Le croissant doré du matin n’a jamais été aussi suspect. Si le contenu de nos assiettes se lit désormais comme un roman à rebondissements, c’est parce que l’industrie agroalimentaire s’est invitée en haut de la pile de nos préoccupations. Face aux aliments ultra-transformés, il ne suffit plus d’avaler sans réfléchir : il faut apprendre à décoder, trier, choisir. Voici comment éviter que les produits transformés ne dictent vos repas.
Lire attentivement les étiquettes
Avant de glisser quoi que ce soit dans le panier, prenez ce réflexe : retournez l’emballage. Les étiquettes ne sont pas là pour faire joli, elles sont la carte d’identité du produit. On y trouve la liste des ingrédients, les apports en sucres, sel, matières grasses, mais aussi tout un cortège d’additifs parfois déguisés sous des termes techniques. Un même sucre peut se cacher sous une dizaine de noms différents, histoire de brouiller les pistes. Lisez tout, surtout ce qui ressemble à une formule chimique ou à un nom imprononçable, c’est rarement bon signe.
Faire attention aux portions
Un paquet ne veut pas toujours dire une portion. Beaucoup de produits transformés multiplient les doses sous un seul emballage : céréales, biscuits, chips… Résultat, on avale sans s’en rendre compte deux ou trois fois la quantité prévue, et avec elle, le double ou triple de sucre, de gras et de calories. Pour éviter ce piège, il vaut mieux répartir soi-même les aliments en portions individuelles dès le retour des courses ou utiliser des récipients pour mesurer ce qui finit dans l’assiette. Cette habitude simple change radicalement la donne sur le long terme.
Opter pour des aliments entiers
On ne le répétera jamais assez : rien ne remplace la simplicité d’un fruit croquant, de légumes frais ou d’une poignée de noix non salées. Les aliments entiers sont naturellement remplis de fibres, de vitamines et de minéraux dont le corps a réellement besoin. En misant sur des produits bruts, on compose des repas plus nutritifs et rassasiants, loin des listes interminables d’additifs. Quand on voit la différence entre une orange entière et un jus industriel, la réponse saute aux yeux. Pour garder le cap, il suffit parfois de troquer les plats préparés et les céréales sucrées contre des ingrédients de base, à transformer soi-même.
- Fruits et légumes frais, de saison si possible
- Viandes maigres ou œufs, non panés
- Graines, légumineuses et céréales complètes, non transformées
- Noix et oléagineux nature
Voici quelques exemples d’aliments à privilégier pour composer des repas plus sains :
Préparer ses propres plats
Cuisiner soi-même, c’est reprendre la main sur ce que l’on mange. Préparer ses repas, même en avance, permet de savoir précisément ce qui compose chaque assiette. Optez pour des recettes simples, multipliez les portions pour en avoir sous la main toute la semaine. Congélation ou conservation au frais, tout est permis à condition de laisser refroidir les plats avant de les ranger au réfrigérateur : le goût et la sécurité alimentaire vous y gagnent à tous les coups. Cette organisation demande un peu d’anticipation, mais le jeu en vaut la chandelle.
******************************
(TRAVAIL À RÉALISER)
Pour chaque affirmation, indiquez par oui ou non si elle concorde avec l'extrait sur les aliments ultra-transformés, et citez les mots de l'extrait qui le justifient.
(a) Un même sucre peut figurer sur une étiquette sous une dizaine de noms différents.
(b) Les plats préparés à l'avance doivent être rangés encore chauds au réfrigérateur.
(c) Les noix conseillées sont des noix salées.
Les entrées qui suivent proviennent d'une source distincte de l'extrait.

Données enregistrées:
******************************
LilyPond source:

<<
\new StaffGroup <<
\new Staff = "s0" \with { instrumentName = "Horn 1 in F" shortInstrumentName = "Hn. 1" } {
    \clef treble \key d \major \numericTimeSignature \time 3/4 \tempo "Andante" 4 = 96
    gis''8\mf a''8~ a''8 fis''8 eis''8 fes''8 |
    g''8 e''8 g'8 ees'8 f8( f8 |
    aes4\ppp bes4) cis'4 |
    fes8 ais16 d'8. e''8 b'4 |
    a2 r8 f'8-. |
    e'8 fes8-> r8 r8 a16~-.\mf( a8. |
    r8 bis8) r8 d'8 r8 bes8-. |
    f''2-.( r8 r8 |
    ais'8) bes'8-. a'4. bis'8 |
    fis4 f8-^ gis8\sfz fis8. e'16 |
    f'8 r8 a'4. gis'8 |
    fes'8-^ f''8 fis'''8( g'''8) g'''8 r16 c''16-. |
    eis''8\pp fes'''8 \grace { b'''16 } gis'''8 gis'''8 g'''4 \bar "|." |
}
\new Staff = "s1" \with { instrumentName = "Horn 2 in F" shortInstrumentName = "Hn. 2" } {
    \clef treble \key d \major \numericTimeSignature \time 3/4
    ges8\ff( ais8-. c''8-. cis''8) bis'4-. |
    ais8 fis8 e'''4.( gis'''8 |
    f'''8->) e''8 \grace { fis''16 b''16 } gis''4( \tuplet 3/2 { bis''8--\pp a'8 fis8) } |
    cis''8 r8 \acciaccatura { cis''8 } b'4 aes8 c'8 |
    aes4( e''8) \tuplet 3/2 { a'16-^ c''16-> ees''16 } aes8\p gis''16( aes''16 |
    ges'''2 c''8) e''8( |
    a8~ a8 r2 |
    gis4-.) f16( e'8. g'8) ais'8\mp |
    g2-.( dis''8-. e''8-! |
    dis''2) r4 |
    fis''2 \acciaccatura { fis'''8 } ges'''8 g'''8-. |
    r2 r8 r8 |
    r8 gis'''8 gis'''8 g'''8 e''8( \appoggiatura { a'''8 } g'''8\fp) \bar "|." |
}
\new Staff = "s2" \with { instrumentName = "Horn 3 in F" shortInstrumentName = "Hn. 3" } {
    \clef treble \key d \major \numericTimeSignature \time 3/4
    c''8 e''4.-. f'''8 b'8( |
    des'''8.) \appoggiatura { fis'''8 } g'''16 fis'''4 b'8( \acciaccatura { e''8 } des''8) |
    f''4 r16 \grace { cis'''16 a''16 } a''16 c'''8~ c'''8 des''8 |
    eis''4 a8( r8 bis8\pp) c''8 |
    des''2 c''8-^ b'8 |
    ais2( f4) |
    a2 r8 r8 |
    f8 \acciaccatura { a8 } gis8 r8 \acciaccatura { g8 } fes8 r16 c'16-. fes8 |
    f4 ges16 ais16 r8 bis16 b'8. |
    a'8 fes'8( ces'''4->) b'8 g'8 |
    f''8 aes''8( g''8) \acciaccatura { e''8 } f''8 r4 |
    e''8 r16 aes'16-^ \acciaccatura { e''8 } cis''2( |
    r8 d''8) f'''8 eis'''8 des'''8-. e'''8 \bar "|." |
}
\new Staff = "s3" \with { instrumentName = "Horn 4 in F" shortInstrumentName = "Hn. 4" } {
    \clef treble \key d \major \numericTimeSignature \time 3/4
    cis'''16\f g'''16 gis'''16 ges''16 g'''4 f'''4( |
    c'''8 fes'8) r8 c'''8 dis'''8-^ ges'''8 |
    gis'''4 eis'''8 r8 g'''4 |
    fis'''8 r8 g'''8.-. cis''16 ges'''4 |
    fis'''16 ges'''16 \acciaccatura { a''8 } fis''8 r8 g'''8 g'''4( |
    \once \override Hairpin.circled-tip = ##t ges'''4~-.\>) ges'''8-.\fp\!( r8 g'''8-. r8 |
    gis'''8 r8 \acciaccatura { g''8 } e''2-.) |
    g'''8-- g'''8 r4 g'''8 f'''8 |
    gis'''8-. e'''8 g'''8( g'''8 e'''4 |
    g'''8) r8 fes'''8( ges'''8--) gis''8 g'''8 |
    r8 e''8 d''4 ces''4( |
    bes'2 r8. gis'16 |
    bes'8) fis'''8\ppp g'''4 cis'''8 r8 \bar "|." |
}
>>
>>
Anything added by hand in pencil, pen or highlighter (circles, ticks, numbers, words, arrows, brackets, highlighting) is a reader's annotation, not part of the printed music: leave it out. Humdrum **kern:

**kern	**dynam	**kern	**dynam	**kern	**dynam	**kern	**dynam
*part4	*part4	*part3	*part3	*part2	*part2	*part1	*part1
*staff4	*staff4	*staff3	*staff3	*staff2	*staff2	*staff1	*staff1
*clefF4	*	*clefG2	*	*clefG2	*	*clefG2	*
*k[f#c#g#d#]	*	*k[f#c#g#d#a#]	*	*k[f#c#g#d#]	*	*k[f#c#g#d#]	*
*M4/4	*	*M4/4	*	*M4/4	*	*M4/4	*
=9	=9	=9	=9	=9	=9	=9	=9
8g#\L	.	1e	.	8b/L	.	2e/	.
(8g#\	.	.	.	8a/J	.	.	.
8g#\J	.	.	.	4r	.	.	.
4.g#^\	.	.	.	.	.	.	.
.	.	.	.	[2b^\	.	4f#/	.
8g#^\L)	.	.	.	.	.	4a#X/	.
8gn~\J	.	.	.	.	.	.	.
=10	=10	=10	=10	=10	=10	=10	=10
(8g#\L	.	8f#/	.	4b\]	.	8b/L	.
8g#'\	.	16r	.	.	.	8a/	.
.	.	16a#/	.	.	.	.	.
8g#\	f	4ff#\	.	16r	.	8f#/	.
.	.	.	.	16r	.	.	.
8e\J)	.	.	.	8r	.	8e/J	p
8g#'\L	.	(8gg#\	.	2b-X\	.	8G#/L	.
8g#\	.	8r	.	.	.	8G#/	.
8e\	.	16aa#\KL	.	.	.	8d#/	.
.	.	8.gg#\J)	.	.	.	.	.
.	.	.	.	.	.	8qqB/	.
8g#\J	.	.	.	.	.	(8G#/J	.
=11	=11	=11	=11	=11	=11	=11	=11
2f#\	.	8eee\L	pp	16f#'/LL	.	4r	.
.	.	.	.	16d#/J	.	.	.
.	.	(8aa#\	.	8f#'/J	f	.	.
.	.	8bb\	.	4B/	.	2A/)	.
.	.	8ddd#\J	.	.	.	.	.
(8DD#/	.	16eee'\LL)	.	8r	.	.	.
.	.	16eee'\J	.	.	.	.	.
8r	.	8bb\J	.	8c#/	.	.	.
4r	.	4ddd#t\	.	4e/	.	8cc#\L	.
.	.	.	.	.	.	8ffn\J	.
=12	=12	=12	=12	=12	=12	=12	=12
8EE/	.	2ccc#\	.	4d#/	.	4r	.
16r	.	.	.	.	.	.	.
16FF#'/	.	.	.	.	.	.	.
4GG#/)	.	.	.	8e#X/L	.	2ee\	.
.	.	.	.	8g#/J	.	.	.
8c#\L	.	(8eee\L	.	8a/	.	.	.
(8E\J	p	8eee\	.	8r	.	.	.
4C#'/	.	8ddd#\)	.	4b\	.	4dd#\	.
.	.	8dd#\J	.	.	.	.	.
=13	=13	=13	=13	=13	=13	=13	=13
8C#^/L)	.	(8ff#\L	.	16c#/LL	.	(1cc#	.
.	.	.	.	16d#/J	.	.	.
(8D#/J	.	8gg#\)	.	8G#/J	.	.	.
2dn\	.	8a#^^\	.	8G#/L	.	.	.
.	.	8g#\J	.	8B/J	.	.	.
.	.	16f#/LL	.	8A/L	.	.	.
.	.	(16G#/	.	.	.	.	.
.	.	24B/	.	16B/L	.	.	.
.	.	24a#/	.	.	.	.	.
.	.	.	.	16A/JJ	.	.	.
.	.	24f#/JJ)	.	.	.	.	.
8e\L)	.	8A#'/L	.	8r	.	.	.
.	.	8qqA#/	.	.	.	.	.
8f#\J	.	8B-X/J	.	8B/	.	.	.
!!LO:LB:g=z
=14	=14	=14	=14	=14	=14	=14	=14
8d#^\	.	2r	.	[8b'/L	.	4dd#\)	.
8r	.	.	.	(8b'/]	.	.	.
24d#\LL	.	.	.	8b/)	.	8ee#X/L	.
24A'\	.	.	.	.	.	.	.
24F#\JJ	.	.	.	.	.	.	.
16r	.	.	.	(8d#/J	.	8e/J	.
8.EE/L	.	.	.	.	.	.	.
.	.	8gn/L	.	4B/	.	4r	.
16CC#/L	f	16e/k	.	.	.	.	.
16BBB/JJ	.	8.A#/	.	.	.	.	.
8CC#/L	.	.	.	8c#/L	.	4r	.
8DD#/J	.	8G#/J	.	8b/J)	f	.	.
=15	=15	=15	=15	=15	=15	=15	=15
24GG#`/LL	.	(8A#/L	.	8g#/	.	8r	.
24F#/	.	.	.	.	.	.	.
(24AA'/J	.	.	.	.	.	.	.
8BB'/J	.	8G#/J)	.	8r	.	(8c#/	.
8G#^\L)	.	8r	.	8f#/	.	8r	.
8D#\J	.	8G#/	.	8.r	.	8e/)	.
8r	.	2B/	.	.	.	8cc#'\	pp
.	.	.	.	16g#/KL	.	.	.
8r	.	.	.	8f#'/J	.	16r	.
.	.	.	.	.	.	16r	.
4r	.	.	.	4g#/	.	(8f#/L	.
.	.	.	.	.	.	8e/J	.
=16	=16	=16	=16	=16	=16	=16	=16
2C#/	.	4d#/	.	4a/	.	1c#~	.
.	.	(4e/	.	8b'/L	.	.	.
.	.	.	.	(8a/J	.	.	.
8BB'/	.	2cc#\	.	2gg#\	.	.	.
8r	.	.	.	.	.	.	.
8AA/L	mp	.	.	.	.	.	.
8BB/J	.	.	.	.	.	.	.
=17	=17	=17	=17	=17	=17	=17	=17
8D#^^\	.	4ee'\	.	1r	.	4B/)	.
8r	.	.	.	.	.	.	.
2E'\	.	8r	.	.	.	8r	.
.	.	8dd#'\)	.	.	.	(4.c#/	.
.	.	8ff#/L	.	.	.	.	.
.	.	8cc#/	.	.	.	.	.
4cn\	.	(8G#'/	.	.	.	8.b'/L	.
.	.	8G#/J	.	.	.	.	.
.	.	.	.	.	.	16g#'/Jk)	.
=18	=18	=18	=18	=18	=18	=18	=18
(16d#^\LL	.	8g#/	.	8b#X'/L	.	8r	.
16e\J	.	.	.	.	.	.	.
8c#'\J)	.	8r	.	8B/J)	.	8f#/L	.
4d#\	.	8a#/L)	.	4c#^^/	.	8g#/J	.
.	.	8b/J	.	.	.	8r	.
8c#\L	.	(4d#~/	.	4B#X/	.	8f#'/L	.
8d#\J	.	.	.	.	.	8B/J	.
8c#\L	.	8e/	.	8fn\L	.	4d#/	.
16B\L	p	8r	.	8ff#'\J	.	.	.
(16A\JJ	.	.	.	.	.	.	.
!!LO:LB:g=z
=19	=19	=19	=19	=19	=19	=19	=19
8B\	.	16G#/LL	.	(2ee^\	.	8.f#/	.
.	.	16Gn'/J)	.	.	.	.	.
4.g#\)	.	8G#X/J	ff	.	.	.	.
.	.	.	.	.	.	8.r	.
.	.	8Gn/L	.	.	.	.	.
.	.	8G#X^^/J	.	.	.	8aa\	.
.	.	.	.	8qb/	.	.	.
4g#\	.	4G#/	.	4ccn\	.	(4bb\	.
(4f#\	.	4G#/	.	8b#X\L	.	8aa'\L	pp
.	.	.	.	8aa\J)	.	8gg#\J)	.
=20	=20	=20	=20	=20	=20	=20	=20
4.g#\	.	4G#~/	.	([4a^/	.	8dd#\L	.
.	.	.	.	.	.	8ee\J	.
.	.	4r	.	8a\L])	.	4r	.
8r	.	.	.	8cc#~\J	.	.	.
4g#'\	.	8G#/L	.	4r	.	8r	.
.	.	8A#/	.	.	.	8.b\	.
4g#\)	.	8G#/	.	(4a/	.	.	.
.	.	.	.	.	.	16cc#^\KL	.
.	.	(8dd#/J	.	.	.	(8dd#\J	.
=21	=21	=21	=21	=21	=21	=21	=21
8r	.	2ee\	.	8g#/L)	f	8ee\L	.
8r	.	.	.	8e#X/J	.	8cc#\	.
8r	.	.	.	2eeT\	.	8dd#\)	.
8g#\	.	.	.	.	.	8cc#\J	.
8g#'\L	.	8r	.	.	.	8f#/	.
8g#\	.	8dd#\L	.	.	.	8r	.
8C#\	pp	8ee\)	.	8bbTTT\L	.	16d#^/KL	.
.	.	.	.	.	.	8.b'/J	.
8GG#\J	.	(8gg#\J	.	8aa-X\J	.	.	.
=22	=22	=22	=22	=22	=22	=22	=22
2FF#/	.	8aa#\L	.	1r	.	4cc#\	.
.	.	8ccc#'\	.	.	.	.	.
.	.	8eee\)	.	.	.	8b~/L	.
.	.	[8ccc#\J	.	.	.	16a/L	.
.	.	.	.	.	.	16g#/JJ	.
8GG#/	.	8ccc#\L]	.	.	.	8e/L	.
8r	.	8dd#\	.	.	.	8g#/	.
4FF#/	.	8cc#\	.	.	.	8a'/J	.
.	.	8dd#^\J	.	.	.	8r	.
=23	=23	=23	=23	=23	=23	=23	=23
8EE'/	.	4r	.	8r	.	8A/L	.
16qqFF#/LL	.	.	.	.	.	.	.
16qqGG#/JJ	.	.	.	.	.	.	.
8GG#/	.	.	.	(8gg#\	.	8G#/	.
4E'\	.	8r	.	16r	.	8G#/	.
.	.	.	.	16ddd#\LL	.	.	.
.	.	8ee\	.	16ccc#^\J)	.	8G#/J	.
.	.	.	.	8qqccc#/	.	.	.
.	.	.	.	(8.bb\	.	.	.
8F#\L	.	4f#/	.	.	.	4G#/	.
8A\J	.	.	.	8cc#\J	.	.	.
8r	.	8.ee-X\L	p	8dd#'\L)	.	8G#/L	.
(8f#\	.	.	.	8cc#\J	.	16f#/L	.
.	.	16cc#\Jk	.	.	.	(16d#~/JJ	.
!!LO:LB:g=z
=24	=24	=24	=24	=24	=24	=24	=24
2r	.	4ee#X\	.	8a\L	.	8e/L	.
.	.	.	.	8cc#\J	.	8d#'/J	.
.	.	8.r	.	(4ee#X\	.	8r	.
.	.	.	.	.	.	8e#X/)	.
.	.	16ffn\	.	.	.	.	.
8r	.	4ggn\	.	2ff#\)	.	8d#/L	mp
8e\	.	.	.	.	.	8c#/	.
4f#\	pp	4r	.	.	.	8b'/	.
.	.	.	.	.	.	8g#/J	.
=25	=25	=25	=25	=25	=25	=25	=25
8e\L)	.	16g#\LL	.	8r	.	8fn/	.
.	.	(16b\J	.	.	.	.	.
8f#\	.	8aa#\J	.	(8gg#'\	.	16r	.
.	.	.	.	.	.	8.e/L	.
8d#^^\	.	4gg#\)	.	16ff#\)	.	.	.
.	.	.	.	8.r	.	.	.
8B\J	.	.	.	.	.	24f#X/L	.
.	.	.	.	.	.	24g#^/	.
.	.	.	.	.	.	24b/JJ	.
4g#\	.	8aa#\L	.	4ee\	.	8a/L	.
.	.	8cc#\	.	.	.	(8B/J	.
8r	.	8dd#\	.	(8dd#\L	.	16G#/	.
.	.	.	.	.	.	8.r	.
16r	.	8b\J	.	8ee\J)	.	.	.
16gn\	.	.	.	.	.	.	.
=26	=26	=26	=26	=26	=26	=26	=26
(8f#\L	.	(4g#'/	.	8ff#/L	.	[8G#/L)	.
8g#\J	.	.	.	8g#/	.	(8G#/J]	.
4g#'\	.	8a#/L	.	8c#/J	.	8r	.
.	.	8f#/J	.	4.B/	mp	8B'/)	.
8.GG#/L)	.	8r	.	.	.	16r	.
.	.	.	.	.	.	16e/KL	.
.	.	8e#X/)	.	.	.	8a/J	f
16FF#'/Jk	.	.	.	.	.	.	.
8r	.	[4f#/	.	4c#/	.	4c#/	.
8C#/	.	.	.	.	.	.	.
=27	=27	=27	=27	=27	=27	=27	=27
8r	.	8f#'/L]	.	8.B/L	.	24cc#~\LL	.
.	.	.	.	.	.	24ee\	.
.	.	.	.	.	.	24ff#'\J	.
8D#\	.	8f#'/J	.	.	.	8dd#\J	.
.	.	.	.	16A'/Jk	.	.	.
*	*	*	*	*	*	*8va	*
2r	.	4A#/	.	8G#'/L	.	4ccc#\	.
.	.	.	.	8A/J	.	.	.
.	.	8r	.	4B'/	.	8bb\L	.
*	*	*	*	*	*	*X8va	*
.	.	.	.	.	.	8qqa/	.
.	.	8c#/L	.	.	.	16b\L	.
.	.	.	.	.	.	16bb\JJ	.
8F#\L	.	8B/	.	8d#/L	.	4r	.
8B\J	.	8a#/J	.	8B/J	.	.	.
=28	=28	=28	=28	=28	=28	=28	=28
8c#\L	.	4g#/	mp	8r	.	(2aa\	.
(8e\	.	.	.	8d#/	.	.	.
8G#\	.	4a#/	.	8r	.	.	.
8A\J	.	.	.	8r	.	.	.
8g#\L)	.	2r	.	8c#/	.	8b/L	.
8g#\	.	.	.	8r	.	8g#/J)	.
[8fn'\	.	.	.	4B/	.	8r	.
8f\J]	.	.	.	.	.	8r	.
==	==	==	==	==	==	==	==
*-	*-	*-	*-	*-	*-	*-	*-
******************************
(RÉPONSE ATTENDUE)
(a) Oui : « Un même sucre peut se cacher sous une dizaine de noms différents ».
(b) Non : « à condition de laisser refroidir les plats avant de les ranger au réfrigérateur ».
(c) Non : « une poignée de noix non salées ».